His employment of improvisation, surrender to process and the subsequent challenge to the materials mean he is constantly returning to probe essential questions about the process of making sculpture: form, flow, balance, mass. These are things which other makers respond to and learn from and perhaps this explains his stature as both a teacher of sculpture and as an artist who deeply touches those who take the time to let his work speak to them.

One might see this journey of exploration as analogous with the journey of a life lived. It has revealed not only his philosophy about making sculpture but his thinking about the experience of living a life as artist, teacher and father. These preoccupations are evidenced in the themes that he returns to in his work – communication, relationship, and the outrageousness of communal violence and of war.

Thornhill’s work may now appear to belong to another age. He has persisted in attachment to the figure long after sculpture moved to a point where the human presence would more frequently be asserted in its absence, or by implication, with the viewer taking centre stage. His way of working no longer seems contemporary in an age where the creative act is often an illustration of a concept, and our understanding of the world is received through the mediated reflections of technology.

He admits that his work is unashamedly at variance with fashionable trends in the contemporary art scene. Certainly he has little interest in its vagaries and has neither courted nor received much acknowledgement from the art establishment. He probably will not be appearing soon in Tate Modern or Frieze Magazine. And this is a shame, for it is work of beauty, vitality, authenticity and resonance for both the viewer and for fellow artists. These very qualities mean that it is art that is ageless and attests to the dilemmas, conflicts and yet exquisite moments of aliveness and wonder that constitute a life truly lived.

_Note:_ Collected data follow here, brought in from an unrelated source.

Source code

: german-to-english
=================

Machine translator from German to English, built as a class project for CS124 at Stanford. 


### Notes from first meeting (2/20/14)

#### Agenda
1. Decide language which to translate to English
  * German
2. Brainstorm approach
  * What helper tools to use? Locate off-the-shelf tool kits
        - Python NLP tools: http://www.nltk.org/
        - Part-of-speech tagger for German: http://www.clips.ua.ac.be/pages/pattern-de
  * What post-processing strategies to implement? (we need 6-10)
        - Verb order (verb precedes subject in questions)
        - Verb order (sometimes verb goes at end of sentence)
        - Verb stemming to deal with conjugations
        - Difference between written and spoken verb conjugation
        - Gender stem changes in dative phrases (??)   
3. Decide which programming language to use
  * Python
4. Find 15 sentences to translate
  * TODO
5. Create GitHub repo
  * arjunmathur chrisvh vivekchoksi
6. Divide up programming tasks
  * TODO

The sensory capacities that preoccupy Thornhill are, he asserts, latent in everyone and ironically have become suppressed through education. His works unlock a door for us all and return us, by arousing involuntary sensibilities, to a knowing we had forgotten we had. Thornhill has taught since his early days as a potter and even then was concerned to pass on to students not merely the technical knowledge required in making but an emerging philosophy, an attitude to creativity. As he made discoveries in his studio these were passed on to students. Less about imparting knowledge, his teaching aims to introduce students to the very feel of adventure into the unknown. The conversation continues to this day.

Artists such as Thornhill are essential to our culture despite not hitting the art headlines or necessarily even earning much from their art. They contribute to the zeitgeist, they underline the importance of the realisation and development of personal creativity and support the shaping of another generation of artists.

Uninterested in making grand claims or gestures, Thornhill has followed a dedicated and lifelong practice that has explored and tested his capabilities and the mysterious process of creativity. This has produced possibilities for the artist and the viewer that are mutually informing and nourishing. Through his sensitively wrought yet sturdy sculptures he expresses the anguish and joy both of making art and of living. It is a legacy of great vision and generosity; one for us not only to be moved by, but one for which as an example we may perhaps come to be grateful.